====== Source text ======

# traction control, epc, and CEL lites are on wtf



## B3bandit (Sep 29, 2005)

so like to topic says all of those lites are on and the car friequently doesnt start on the first time some times pressing the gas engeges the starter but normaly i turn the key and the starter doesnt do a dang thing, the starter and trans are brand new less than 5k on the trans and less than 200 miles on the starter and the ignition is brand new as well. any one have any thing like this happen to them. this is starting to piss me off. i love this car and have won 2 shows with it but lil stuff like this is realy hurtin the wallet


----------



## VWGUY4EVER (Nov 17, 2000)

*Re: traction control, epc, and CEL lites are on wtf (B3bandit)*

Brake light switch ? ABS module ?


----------



## B3bandit (Sep 29, 2005)

*Re: traction control, epc, and CEL lites are on wtf (VWGUY4EVER)*

thanks ima try the brake switch today


----------



## BlueSteW8 (Jan 27, 2008)

*Re: traction control, epc, and CEL lites are on wtf (B3bandit)*

There was a recall campaign (N4) on the brake switch, so that at least should be a freebie.


----------



## B3bandit (Sep 29, 2005)

*Re: traction control, epc, and CEL lites are on wtf (BlueSteW8)*

that recall wasnt for my car i called vw and they confermed it


----------

====== Extracted information ======

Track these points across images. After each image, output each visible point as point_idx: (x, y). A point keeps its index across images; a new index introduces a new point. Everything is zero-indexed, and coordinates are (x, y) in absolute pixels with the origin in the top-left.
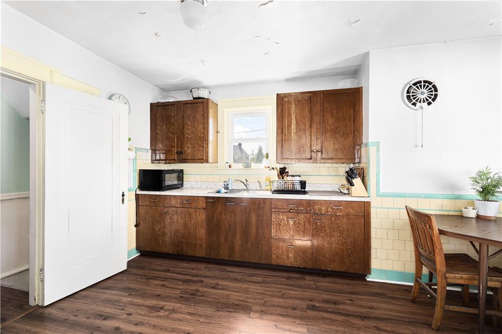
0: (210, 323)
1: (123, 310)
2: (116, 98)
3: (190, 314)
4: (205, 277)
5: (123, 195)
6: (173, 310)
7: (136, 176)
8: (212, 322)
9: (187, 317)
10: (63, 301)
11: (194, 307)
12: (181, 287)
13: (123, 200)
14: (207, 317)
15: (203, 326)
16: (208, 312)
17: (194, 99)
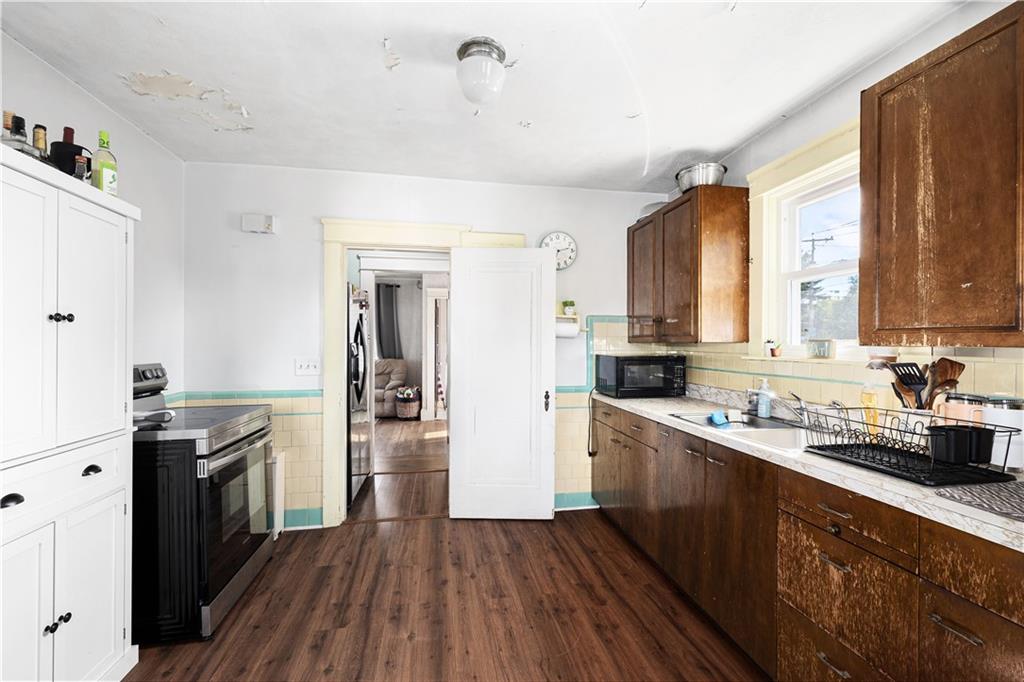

======

Explain, based on the forum thread about the warning lights, why BlueSteW8 expects the brake switch to be a freebie.

BlueSteW8 expects the brake switch to be free because there was a recall campaign (N4) on it.